* begin Entries provided *

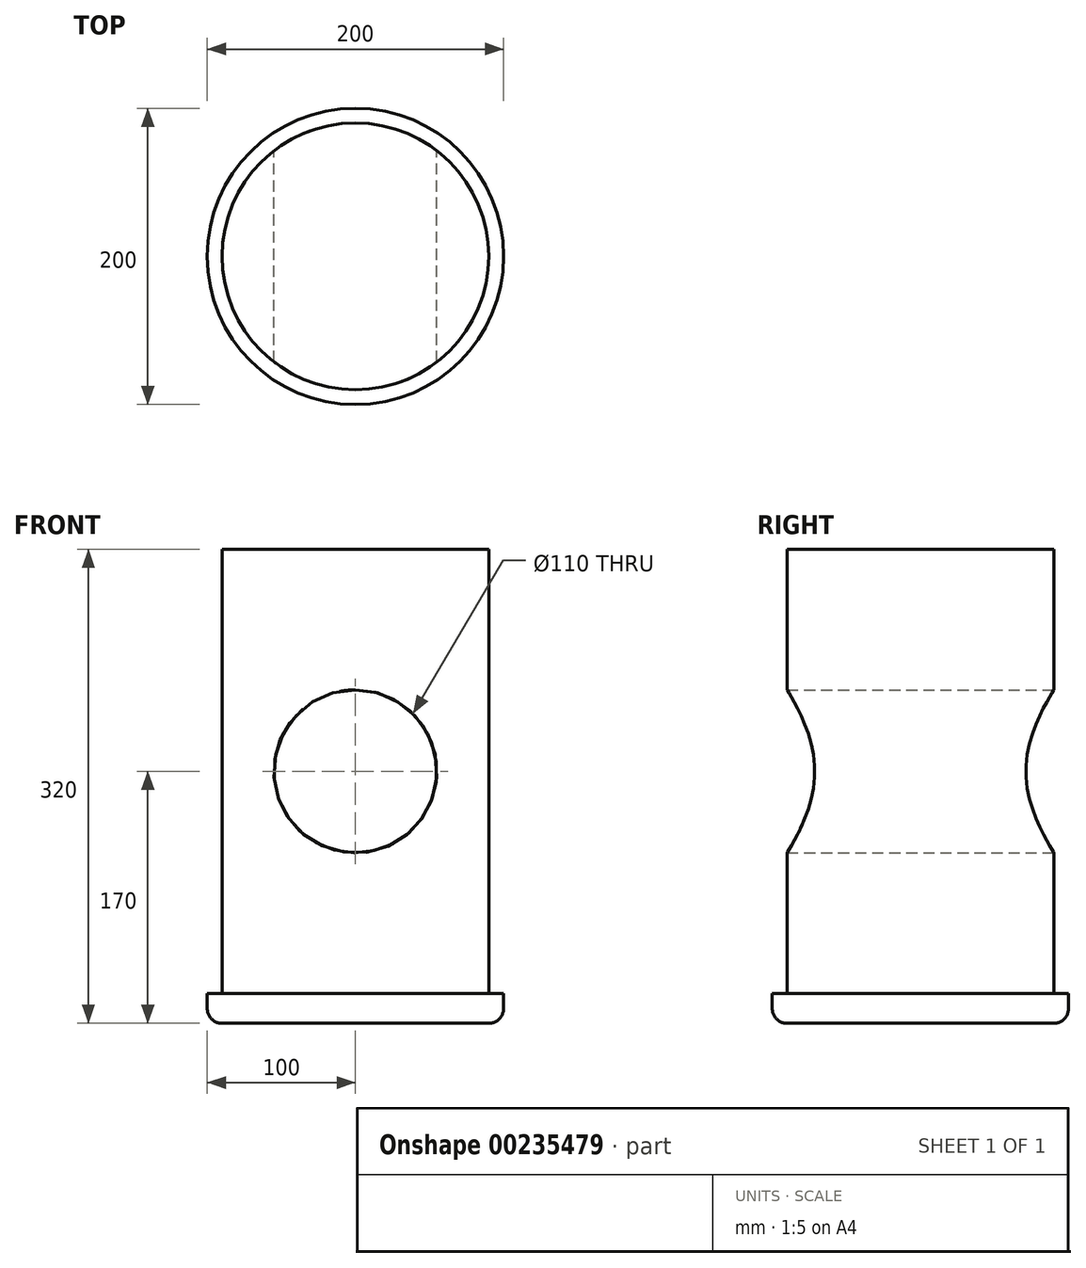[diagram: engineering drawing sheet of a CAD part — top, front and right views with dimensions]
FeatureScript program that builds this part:
annotation { "Feature Type Name" : "Feature", "Feature Type Description" : "" }
export const myFeature = defineFeature(function(context is Context, id is Id, definition is map)
    precondition{}
    {
        {
            var Q0;
            Q0=qCreatedBy(makeId("Top.planeOp"),FACE);
            var sketch = newSketch(context, id + "F0", { "sketchPlane" : qUnion([Q0])});
            skCircle(sketch, "E0", {"center": v(0, 0) * mm, "radius": 90 * mm});
            skCircle(sketch, "E1", {"center": v(0, 0) * mm, "radius": 100 * mm});
            skSolve(sketch);
        }
        {
            var Q0;
            Q0 = qSketchRegion(id + "F0", true);
            extrude(context, id + "F1", {"entities" : qUnion([Q0]), "depth" : 20 * mm});
        }
        {
            var Q0;
            Q0=makeQuery(id+"F0.imprint","IMPRINT",FACE,{"disambiguationData":[TD([[makeQuery(id+"F0.imprint","IMPRINT",EDGE,{"derivedFrom":sQuery(id+"F0.wireOp",EDGE,"E0")}),1.0]])]});
            extrude(context, id + "F2", {"entities" : qUnion([Q0]), "operationType" : NewBodyOperationType.ADD, "depth" : 320 * mm});
        }
        {
            var Q0;
            Q0=qCreatedBy(makeId("Front.planeOp"),FACE);
            var sketch = newSketch(context, id + "F3", { "sketchPlane" : qUnion([Q0])});
            skCircle(sketch, "E2", {"center": v(0, 170) * mm, "radius": 55 * mm});
            skSolve(sketch);
        }
        {
            var Q0;
            Q0 = qSketchRegion(id + "F3", true);
            extrude(context, id + "F4", {"entities" : qUnion([Q0]), "operationType" : NewBodyOperationType.REMOVE, "endBound" : BoundingType.SYMMETRIC, "depth" : 294 * mm});
        }
        {
            var Q0;
            Q0=makeQuery(id+"F1.opExtrude","CAP_EDGE",EDGE,{"disambiguationData":[OSD([sQuery(id+"F0.wireOp",EDGE,"E1")])],"isStart":true});
            fillet(context, id + "F5", {"entities" : qUnion([Q0]), "radius" : 10 * mm, "tangentPropagation" : true, "allowEdgeOverflow" : false});
        }
    });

* end Entries provided *

Extract every line of the records that contains the string "qUnion", treating uppercase and lowercase letters as different.

            var sketch = newSketch(context, id + "F0", { "sketchPlane" : qUnion([Q0])});
            extrude(context, id + "F1", {"entities" : qUnion([Q0]), "depth" : 20 * mm});
            extrude(context, id + "F2", {"entities" : qUnion([Q0]), "operationType" : NewBodyOperationType.ADD, "depth" : 320 * mm});
            var sketch = newSketch(context, id + "F3", { "sketchPlane" : qUnion([Q0])});
            extrude(context, id + "F4", {"entities" : qUnion([Q0]), "operationType" : NewBodyOperationType.REMOVE, "endBound" : BoundingType.SYMMETRIC, "depth" : 294 * mm});
            fillet(context, id + "F5", {"entities" : qUnion([Q0]), "radius" : 10 * mm, "tangentPropagation" : true, "allowEdgeOverflow" : false});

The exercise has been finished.